Kim and Barry had us over to their house for a dinner party in 2009, where they served this fabulous dish. We immediately asked Kim for the recipe, which she was happy to share on our site.
B&B Chicken Cacciatore
Author: Rustic Garden Bistro
Recipe type: Main Course
- ½ a large chicken
- 1 16-oz can chopped tomatoes
- 3 tbsp of olive oil
- 1 bay leaf
- 1 tbsp of butter
- 1 tsp fresh thyme, chopped or in whole sprigs
- 3 or 4 small cloves of garlic
- ½ tsp fennel
- 1 medium sized yellow onion, chopped
- ¼ cup chopped fresh Italian parsley
- 1 cup chopped celery
- ½ a red or yellow bell pepper, chopped or sliced
- ¼ cup chopped fresh curly parsley
- Salt and pepper, to taste
- 4 small carrots, chopped
- 1 8-oz can of tomato sauce
- ½ cup chicken stock (3 cubes, if frozen)
- ½ cup dry red wine
- Cut chicken into parts, rinse and pat dry.
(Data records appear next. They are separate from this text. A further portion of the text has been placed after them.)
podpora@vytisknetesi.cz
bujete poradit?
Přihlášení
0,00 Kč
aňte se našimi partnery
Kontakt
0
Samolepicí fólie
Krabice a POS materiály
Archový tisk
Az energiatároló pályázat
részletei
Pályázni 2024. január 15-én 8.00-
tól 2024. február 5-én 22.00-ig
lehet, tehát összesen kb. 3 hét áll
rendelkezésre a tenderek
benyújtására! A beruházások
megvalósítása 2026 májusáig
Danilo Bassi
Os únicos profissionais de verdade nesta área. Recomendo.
- Sauté chicken for 20 minutes in olive oil & butter in a large frying or sauté pan, turning occasionally until golden brown.
- Remove chicken. In same pan, sauté garlic, onions, celery, bell pepper and carrots until translucent, about 10 minutes. Add olive oil if needed. Add tomato sauce, tomatoes, bay leaf, thyme, fennel, both parsleys, salt and pepper to taste. Simmer for 10 minutes uncovered.
- Add back chicken, chicken stock and red wine. Simmer covered for 20 to 30 minutes.
- Serve on hot plates, placing chicken in center of plate and covering with a generous helping of sauce.
- Garnish with fresh parsley and thyme.